* [WORK INSTRUCTIONS]:
1. Print the part of the flu vaccine article from "Influenza is an" up to and including "itself, researchers said.", keeping every word the same.
2. The flu vaccine article has a sentence calling influenza an infectious respiratory disease. List everything that sentence says influenza causes.

* [SUPPLIED TEXT]:
^^^^^^^^
Korean scientists have developed a vaccine for influenza, also known as flu, which may work when simply placed under the tongue.
Influenza is an infectious respiratory disease that causes fever, sore throat, muscle pains, severe headache, coughing, weakness and general discomfort. Sometimes it causes pneumonia, which can be fatal, particularly in young children and the elderly.
The needle-free vaccine developed by the team led by Mi-Na Kweon of the International Vaccine Institute in Seoul worked in mice, reported the online edition of FOX News.
Placing a couple of drops of liquid under the tongue gets the vaccine directly to mucus membranes and prompts a response both in mucus tissues throughout the body as well as in the immune system itself, researchers said.
Two doses of influenza vaccine under the tongue of mice primed the animals' immune systems to fight off what would otherwise have been a deadly dose of flu, the scientists said.
The scientists are now turning their attention to people, to see if the under-the-tongue vaccine also prompts a strong immune response.
"If the findings are replicated in humans, they could pave the way for the development of a new generation of vaccines that could be used for mass vaccination against respiratory infections, including the pandemic avian-human influenza viruses," Kweon said.
Better ways of delivering the vaccine have long been under study, ranging from orally to inhaled, but all seem to have drawbacks.
^^^^^^^^
* [PROVIDED DATA]:
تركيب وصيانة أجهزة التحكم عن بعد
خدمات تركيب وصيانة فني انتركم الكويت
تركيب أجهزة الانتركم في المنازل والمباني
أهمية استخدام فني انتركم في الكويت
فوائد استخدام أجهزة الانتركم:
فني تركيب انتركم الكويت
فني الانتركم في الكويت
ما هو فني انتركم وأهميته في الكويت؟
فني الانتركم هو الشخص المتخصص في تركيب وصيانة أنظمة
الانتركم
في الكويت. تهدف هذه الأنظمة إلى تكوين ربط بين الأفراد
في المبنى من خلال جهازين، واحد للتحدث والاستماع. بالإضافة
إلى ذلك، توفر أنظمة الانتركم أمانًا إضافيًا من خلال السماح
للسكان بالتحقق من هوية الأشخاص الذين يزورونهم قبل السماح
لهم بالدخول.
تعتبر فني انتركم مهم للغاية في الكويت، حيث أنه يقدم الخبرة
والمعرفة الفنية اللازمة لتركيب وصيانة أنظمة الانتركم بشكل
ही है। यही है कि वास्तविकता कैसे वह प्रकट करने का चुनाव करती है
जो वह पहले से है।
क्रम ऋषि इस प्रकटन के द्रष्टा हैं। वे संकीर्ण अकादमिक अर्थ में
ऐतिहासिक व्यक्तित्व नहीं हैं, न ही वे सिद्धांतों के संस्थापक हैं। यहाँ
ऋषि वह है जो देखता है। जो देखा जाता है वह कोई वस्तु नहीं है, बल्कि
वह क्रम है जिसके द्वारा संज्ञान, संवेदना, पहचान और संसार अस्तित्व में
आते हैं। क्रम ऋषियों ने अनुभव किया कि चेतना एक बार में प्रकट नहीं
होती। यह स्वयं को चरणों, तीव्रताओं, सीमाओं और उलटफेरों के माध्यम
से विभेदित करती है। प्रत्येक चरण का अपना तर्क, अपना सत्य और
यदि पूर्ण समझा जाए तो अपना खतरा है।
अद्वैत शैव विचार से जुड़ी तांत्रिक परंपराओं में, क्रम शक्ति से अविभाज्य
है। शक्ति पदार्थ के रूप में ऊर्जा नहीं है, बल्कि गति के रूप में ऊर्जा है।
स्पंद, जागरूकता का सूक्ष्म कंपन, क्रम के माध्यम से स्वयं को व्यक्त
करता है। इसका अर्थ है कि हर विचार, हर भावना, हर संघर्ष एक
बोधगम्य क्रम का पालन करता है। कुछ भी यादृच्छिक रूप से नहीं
^^^^^^^^
* [ANSWERS IN ORDER]:
1.
Influenza is an infectious respiratory disease that causes fever, sore throat, muscle pains, severe headache, coughing, weakness and general discomfort. Sometimes it causes pneumonia, which can be fatal, particularly in young children and the elderly.
The needle-free vaccine developed by the team led by Mi-Na Kweon of the International Vaccine Institute in Seoul worked in mice, reported the online edition of FOX News.
Placing a couple of drops of liquid under the tongue gets the vaccine directly to mucus membranes and prompts a response both in mucus tissues throughout the body as well as in the immune system itself, researchers said.

2.
- fever
- sore throat
- muscle pains
- severe headache
- coughing
- weakness
- general discomfort